### Exercise
Return all lines from the listing below in which "that" appears.

─── Given records ───

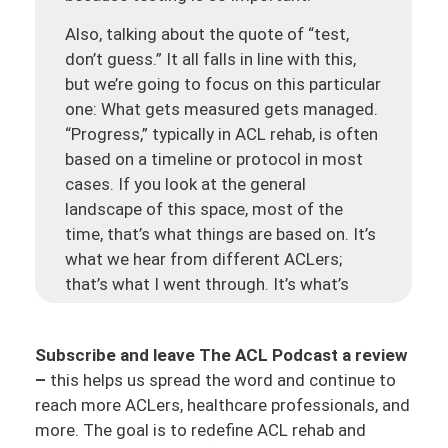
Also, talking about the quote of “test,
don’t guess.” It all falls in line with this,
but we’re going to focus on this particular
one: What gets measured gets managed.
“Progress,” typically in ACL rehab, is often
based on a timeline or protocol in most
cases. If you look at the general
landscape of this space, most of the
time, that’s what things are based on. It’s
what we hear from different ACLers;
that’s what I went through. It’s what’s
happening in the PT community, in the
surgical community across the world. It’s
Subscribe and leave The ACL Podcast a review
not just one region. And of course, there
–
this helps us spread the word and continue to
are different areas, different clinics,
reach more ACLers, healthcare professionals, and
different practices that might use
more. The goal is to redefine ACL rehab and
different guides, such as criteria or data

───

### Output for this exercise
time, that’s what things are based on. It’s
that’s what I went through. It’s what’s
different practices that might use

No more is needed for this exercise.